All of the data below should be printed again word for word, pictures excluded.

═════ Excerpted records

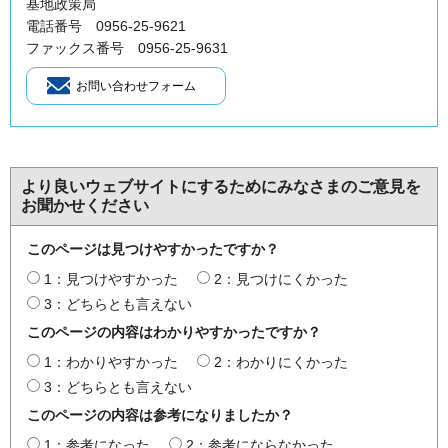
基地政策局
電話番号 0956-25-9621
ファックス番号 0956-25-9631
より良いウェブサイトにするためにみなさまのご意見を
お聞かせください
このページは見つけやすかったですか？
1：見つけやすかった
2：見つけにくかった
3：どちらとも言えない
このページの内容はわかりやすかったですか？
1：わかりやすかった
2：わかりにくかった
3：どちらとも言えない
このページの内容は参考になりましたか？
1：参考になった
2：参考にならなかった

══════════

Task output:
基地政策局
電話番号 0956-25-9621
ファックス番号 0956-25-9631
より良いウェブサイトにするためにみなさまのご意見を
お聞かせください
このページは見つけやすかったですか？
1：見つけやすかった
2：見つけにくかった
3：どちらとも言えない
このページの内容はわかりやすかったですか？
1：わかりやすかった
2：わかりにくかった
3：どちらとも言えない
このページの内容は参考になりましたか？
1：参考になった
2：参考にならなかった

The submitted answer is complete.